**EXERCISE PROMPT**. Reproduce every record exactly as given.

**LISTED RECORDS**.

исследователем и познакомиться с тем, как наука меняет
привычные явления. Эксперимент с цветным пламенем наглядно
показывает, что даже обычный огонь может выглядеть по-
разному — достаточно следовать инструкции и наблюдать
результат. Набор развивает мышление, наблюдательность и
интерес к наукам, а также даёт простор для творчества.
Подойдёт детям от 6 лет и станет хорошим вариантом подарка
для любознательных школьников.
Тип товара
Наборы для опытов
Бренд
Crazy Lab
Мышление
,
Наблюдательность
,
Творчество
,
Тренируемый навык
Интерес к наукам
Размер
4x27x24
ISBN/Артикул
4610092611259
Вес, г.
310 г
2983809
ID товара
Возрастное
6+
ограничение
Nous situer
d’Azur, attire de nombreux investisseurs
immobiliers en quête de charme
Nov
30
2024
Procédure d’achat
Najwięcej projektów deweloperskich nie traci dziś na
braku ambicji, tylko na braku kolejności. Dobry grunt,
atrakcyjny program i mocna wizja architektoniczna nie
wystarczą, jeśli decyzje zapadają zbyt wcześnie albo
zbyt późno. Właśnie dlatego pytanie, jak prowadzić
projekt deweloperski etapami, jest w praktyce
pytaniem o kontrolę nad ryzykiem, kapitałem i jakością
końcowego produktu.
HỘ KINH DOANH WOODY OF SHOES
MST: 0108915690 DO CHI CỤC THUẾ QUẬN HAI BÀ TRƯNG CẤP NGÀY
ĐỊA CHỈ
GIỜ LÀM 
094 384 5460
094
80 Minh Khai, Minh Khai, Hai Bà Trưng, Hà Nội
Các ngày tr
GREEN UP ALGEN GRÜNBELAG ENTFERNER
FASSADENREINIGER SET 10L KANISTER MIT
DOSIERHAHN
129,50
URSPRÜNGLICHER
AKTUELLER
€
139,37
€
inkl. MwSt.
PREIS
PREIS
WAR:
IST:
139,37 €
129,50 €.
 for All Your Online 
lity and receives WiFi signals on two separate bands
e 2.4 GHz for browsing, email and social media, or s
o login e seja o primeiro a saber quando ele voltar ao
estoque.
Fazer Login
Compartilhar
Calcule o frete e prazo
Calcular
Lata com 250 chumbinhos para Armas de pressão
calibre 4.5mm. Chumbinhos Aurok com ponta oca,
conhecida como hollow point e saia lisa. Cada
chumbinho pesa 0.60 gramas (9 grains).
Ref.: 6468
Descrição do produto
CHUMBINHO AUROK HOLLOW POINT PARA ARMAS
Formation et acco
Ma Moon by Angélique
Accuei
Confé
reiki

**ANSWER BELOW**.
исследователем и познакомиться с тем, как наука меняет
привычные явления. Эксперимент с цветным пламенем наглядно
показывает, что даже обычный огонь может выглядеть по-
разному — достаточно следовать инструкции и наблюдать
результат. Набор развивает мышление, наблюдательность и
интерес к наукам, а также даёт простор для творчества.
Подойдёт детям от 6 лет и станет хорошим вариантом подарка
для любознательных школьников.
Тип товара
Наборы для опытов
Бренд
Crazy Lab
Мышление
,
Наблюдательность
,
Творчество
,
Тренируемый навык
Интерес к наукам
Размер
4x27x24
ISBN/Артикул
4610092611259
Вес, г.
310 г
2983809
ID товара
Возрастное
6+
ограничение
Nous situer
d’Azur, attire de nombreux investisseurs
immobiliers en quête de charme
Nov
30
2024
Procédure d’achat
Najwięcej projektów deweloperskich nie traci dziś na
braku ambicji, tylko na braku kolejności. Dobry grunt,
atrakcyjny program i mocna wizja architektoniczna nie
wystarczą, jeśli decyzje zapadają zbyt wcześnie albo
zbyt późno. Właśnie dlatego pytanie, jak prowadzić
projekt deweloperski etapami, jest w praktyce
pytaniem o kontrolę nad ryzykiem, kapitałem i jakością
końcowego produktu.
HỘ KINH DOANH WOODY OF SHOES
MST: 0108915690 DO CHI CỤC THUẾ QUẬN HAI BÀ TRƯNG CẤP NGÀY
ĐỊA CHỈ
GIỜ LÀM 
094 384 5460
094
80 Minh Khai, Minh Khai, Hai Bà Trưng, Hà Nội
Các ngày tr
GREEN UP ALGEN GRÜNBELAG ENTFERNER
FASSADENREINIGER SET 10L KANISTER MIT
DOSIERHAHN
129,50
URSPRÜNGLICHER
AKTUELLER
€
139,37
€
inkl. MwSt.
PREIS
PREIS
WAR:
IST:
139,37 €
129,50 €.
 for All Your Online 
lity and receives WiFi signals on two separate bands
e 2.4 GHz for browsing, email and social media, or s
o login e seja o primeiro a saber quando ele voltar ao
estoque.
Fazer Login
Compartilhar
Calcule o frete e prazo
Calcular
Lata com 250 chumbinhos para Armas de pressão
calibre 4.5mm. Chumbinhos Aurok com ponta oca,
conhecida como hollow point e saia lisa. Cada
chumbinho pesa 0.60 gramas (9 grains).
Ref.: 6468
Descrição do produto
CHUMBINHO AUROK HOLLOW POINT PARA ARMAS
Formation et acco
Ma Moon by Angélique
Accuei
Confé
reiki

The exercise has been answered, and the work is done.